During the siege, it is said, that the bored young noblemen began drinking and comparing their wives.
Rape of Lucretia, Vecelli
Secret visits found that it was Sextus’s cousin's
wife, Lucretia, who was the most beautiful and the most dutiful. Struck by her beauty,
Sextus returned to rape her with threats.
She later confessed what happened to her husband and then
suicided. The (patrician) people’s assembly was called, and for this and other
excesses, Tarquin’s ‘imperium’ was revoked. He was to be exiled and twin
consuls appointed to rule Rome (with an election each year to limit their power).
When word of the uprising reached the king, he abandoned
Ardea, and sought support from his Etruscan and Latin allies to march on Rome. Several
attempts by him to regain his throne resulted in desperate battles. The most
famous one was the assault by the Etruscan king Lars Porsena which led to the
heroic deeds of Publius Horatius Cocles defending the bridge across the Tiber,
allowing the Romans to retreat and the bridge be destroyed behind him.
Sextus was murdered by fellow Latins, and Superbus eventually
went into exile in the Greek colony, Cumae, south of Rome.
But is this really
what happened ?
“The victor
will always be the judge, and the vanquished the accused”.
an oft repeated adage, paraphrased
by Hermann Göring at his Nuremburg
trial
As mentioned in the last blog, we have no written record of this time. For hundreds of years the only versions available were colourful tales often told by professional story tellers.
Adding to this, the victorious senators would have been keen to besmirch
the reputation of the last king, as far as they could. All those who later gained power in the new Republic would hardly be interested in rehabilitating his reputation. Despite all this, Superbus hardly seems pure and innocent.
At the very least, he suppressed the Senate. He likely murdered opponents. Of course this was the sharper edge of politics at the time. In a similar way, as soon as he was displaced, the rebels
began killing his supporters for 'treason'.
Were the previous kings so much better?
Priscus was assassinated, partly by a mob led by the sons
of the previous king.
And if Servius was such a great and popular king, how could he be so
easily displaced, to die in the streets, alone and friendless, abandoned even by
his own servants, and then driven over by his own daughter?

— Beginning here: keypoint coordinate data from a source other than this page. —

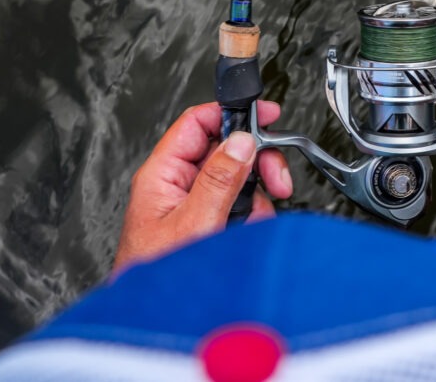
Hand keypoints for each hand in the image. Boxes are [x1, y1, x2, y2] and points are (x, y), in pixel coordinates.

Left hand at [114, 101, 292, 272]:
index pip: (197, 124)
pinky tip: (244, 236)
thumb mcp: (194, 223)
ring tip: (247, 224)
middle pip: (228, 152)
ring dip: (254, 201)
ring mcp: (195, 206)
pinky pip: (242, 208)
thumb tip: (240, 141)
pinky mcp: (210, 224)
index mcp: (163, 175)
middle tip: (276, 180)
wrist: (158, 321)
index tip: (266, 115)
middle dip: (256, 167)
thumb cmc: (158, 280)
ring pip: (240, 181)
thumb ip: (219, 179)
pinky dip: (251, 220)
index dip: (232, 113)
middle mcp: (178, 186)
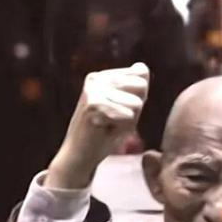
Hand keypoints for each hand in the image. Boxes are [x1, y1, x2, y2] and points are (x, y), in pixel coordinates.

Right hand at [47, 64, 149, 188]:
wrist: (79, 155)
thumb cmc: (104, 133)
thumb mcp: (126, 107)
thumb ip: (136, 87)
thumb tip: (142, 66)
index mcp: (102, 76)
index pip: (142, 77)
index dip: (138, 99)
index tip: (117, 111)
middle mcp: (96, 78)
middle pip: (141, 87)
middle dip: (135, 109)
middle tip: (113, 120)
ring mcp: (93, 90)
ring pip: (136, 102)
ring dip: (128, 121)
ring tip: (108, 126)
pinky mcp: (93, 104)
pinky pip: (128, 116)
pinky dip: (121, 128)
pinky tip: (103, 131)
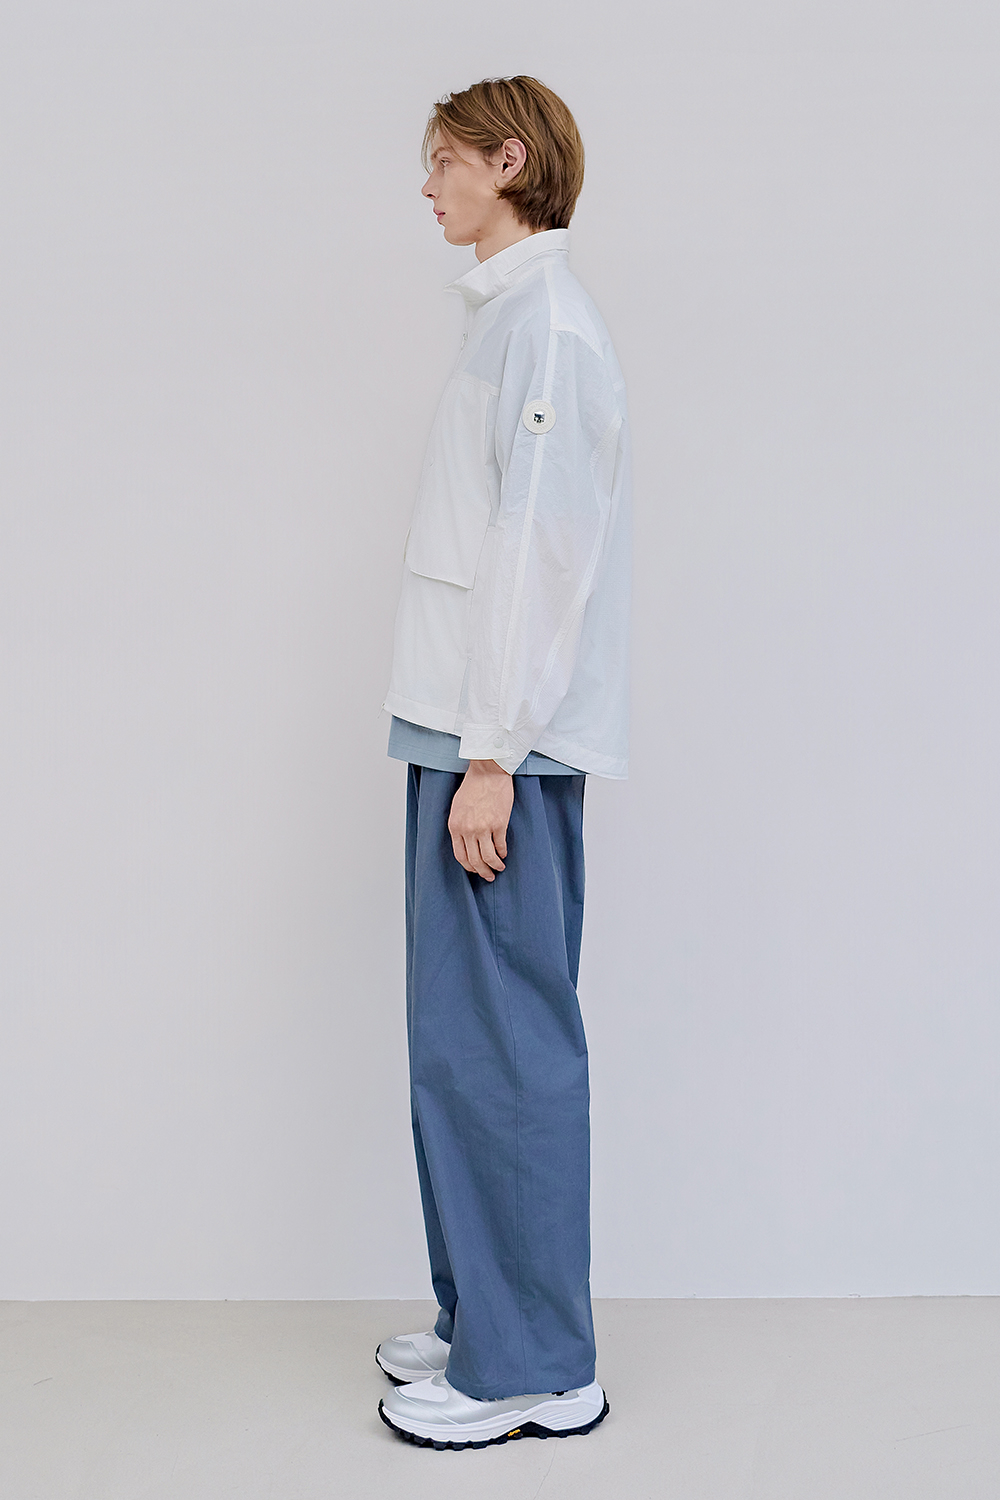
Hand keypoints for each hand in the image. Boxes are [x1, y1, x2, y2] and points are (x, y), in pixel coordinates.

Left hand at [448, 760, 513, 879]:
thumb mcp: (457, 807)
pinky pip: (501, 846)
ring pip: (488, 857)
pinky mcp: (499, 824)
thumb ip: (460, 826)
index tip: (475, 870)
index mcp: (455, 826)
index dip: (468, 867)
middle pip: (474, 861)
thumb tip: (466, 842)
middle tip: (489, 876)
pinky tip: (504, 854)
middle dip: (482, 872)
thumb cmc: (472, 786)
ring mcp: (484, 828)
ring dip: (495, 866)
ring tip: (499, 868)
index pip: (460, 855)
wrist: (488, 772)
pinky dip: (503, 853)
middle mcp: (468, 830)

Some Patricians were involved in the plots to unseat the last
three kings. Ambition had to play a part in this. Perhaps Superbus bypassing the Senate challenged powerful Patrician factions.
Furthermore, while I am not an expert, I don't think it would be easy for Tulia to get her horses to trample a corpse lying in the streets. And if Lucius Tarquinus Superbus secretly hid swords in the house of an opponent to frame him, how do we find this out (if it was a secret)?
Lastly, Lucius
Tarquinus Superbus didn’t seem to lack friends in his attempts to retake his
throne, maybe he wasn’t as unpopular as we have been led to believe.
Horatius (by Hendrick Golltzius) |
There is also doubt as to whether the Etruscan king, Lars Porsena was acting for Superbus in his attack on Rome and maybe he wasn't beaten back. In one version he briefly occupied Rome.
Whatever really happened , this was a fight between the
king and the senate and in this case the senate won. It was the end of the Roman kings and affected politics
in Rome for many hundreds of years to come.